Each entry must be reproduced precisely as it stands.
-- Opening Marker --
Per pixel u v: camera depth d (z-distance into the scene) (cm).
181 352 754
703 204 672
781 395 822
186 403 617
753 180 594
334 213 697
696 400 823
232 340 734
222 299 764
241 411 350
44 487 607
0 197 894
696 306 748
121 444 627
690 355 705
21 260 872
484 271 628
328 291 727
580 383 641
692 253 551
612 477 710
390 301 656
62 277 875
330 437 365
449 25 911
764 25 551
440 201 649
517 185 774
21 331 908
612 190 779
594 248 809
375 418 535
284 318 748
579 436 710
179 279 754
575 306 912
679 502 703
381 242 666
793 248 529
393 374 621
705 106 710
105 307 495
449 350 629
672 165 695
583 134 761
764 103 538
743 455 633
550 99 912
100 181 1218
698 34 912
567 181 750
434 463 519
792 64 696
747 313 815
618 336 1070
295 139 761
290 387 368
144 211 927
-- Closing Marker --
[Answer space]
Per pixel u v: camera depth d (z-distance into the scene) (cm).
181 352 754
703 204 672
781 395 822
186 403 617
753 180 594
334 213 697
696 400 823
232 340 734
222 299 764
241 411 350
44 487 607
0 197 894
696 306 748
121 444 627
690 355 705
21 260 872
484 271 628
328 291 727
580 383 641
692 253 551
612 477 710
390 301 656
62 277 875
330 437 365
449 25 911
764 25 551
440 201 649
517 185 774
21 331 908
612 190 779
594 248 809
375 418 535
284 318 748
579 436 710
179 279 754
575 306 912
679 502 703
381 242 666
793 248 529
393 374 621
705 106 710
105 307 495
449 350 629
672 165 695
583 134 761
764 103 538
743 455 633
550 99 912
100 181 1218
698 34 912
567 181 750
434 463 519
792 64 696
747 313 815
618 336 1070
295 139 761
290 387 368
144 211 927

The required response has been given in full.